La verità è che la nostra vita si svolge in nonluoghi, per usare una definizione dell’antropologo Marc Augè. Abitiamo mille spazi di “consumo”: centri commerciali, social, talvolta chiese. Nonluoghi dove “vivono” milioni di persone che evitano le relazioni autentiche. Un mondo di nonluoghi dove ciò che conta è l’istantaneità. Diversi politici e opinionisti, sapendo che non viviamo più relazioni serie – e che ciò che conta è l’istante – “urlano” ogni minuto per appagare il nostro isolamento: sono esseri inutili che sprecano parole senza mai trovare quelle necessarie per se stessi e per gli altri. Sono consapevoli che siamo esseri senza memoria e storia, tra l’altro termini non sinonimi: «La memoria è sempre in evoluzione, soggetta a tutte le utilizzazioni e manipolazioni; la storia è la ricostruzione, sempre problematica e incompleta, di ciò che non c’è più. Carica di sentimenti e di magia, la memoria si nutre di ricordi e sfumati; la storia, in quanto operazione intellettuale e laicizzante, richiede analisi e discorso critico. La memoria colloca il ricordo nell’ambito del sacro, la storia lo stana e lo rende prosaico» (S. Montefiori). Anche la Chiesa dovrebbe amare la storia: «La Chiesa non ha paura della storia, anzi, la ama, e vorrebbe amarla di più e meglio, come la ama Dio» (papa Francesco).

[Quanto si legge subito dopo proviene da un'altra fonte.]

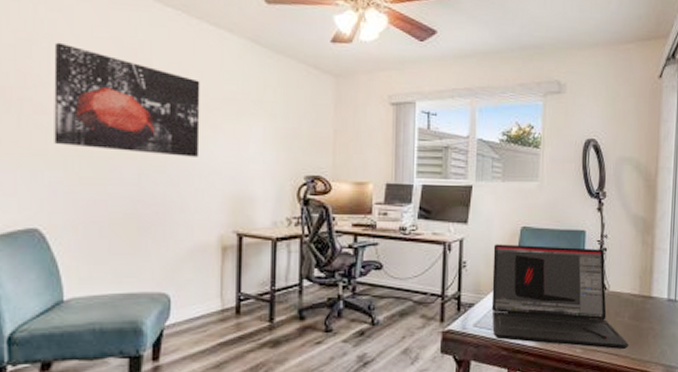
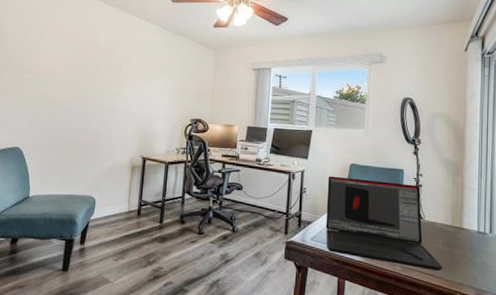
wall art: present [54,42,200,157] -> none [35,29,126,104]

Vivendo in nonluoghi senza storia e memoria, l’uomo occidentale contrae una terribile malattia: non oppone alcuna resistenza, si arrende e uniforma «perché è meglio tirare a campare», si ritrae in quarantena permanente. Le questioni economiche, la disoccupazione non possono essere ridotte a questioni di sopravvivenza con la scusa di una crisi globale. Come afferma Milena Jesenskà, viviamo l’equivoco di stare in una «trappola per topi» nella quale, alla fine, «finiremo per morire tutti»: l’assenza di una prospettiva per il futuro, l’abitudine al peggio ci uccideranno. Occorre coraggio per dimostrare di essere preoccupati per il bene comune. Hannah Arendt usa parole significative: «Lasciare il proprio riparo e mostrare chi si è, svelando ed esponendo se stessi» con la «volontà di agire e parlare, di inserirsi nel mondo e di iniziare la propria storia» non soltanto su instagram. Votare “sì” o “no” a un referendum non serve a nulla se alla fine siamo spettatori delle storie di altri. Poco importata se le storie altrui sono 100 o 1000. Per avere coraggio, per iniziare la propria storia, occorre imparare a “stare fermi”. La Jesenskà sottolinea che quando succede qualcosa di strano, ad esempio un evento straordinario, la reazione naturale è quella della paura. Per un motivo o per l’altro, tutti si “muovono” in preda a fare qualcosa: «Le persone possedute dal panico, dalla solitudine e dall’assenza di terreno sotto i piedi, compiono atti folli o giocano tiri codardi, agiscono come martiri sebbene nessuno li stia torturando, o fuggono benché nessuno li stia inseguendo. I primi diranno: “Sono un eroe”, i secondi diranno: “Sono stato costretto”. Entrambi si mettono al centro degli avvenimenti e danno estrema importanza ai propri comportamenti e affari personali. L’essenza della paura sta appunto nell’impedire a una persona di stare ferma» (L. Boella).

"Stare fermi", invece, significa capire ciò che accade, stare di fronte a qualcosa che non conosciamo, non osservare soltanto dalla nostra prospettiva. Fermarsi, quindi, non significa essere passivi: per stare fermi occorre forza, coraggio, pensiero, intelligenza, preghiera. Stando “fermi”, non facendoci trascinare dagli slogan del momento, eleggeremo politici saggi, non solo intelligenti. Qual è la differenza tra un uomo intelligente e uno saggio? La risposta è semplice: l’intelligente sa risolvere i problemi che l’uomo saggio ha saputo evitare.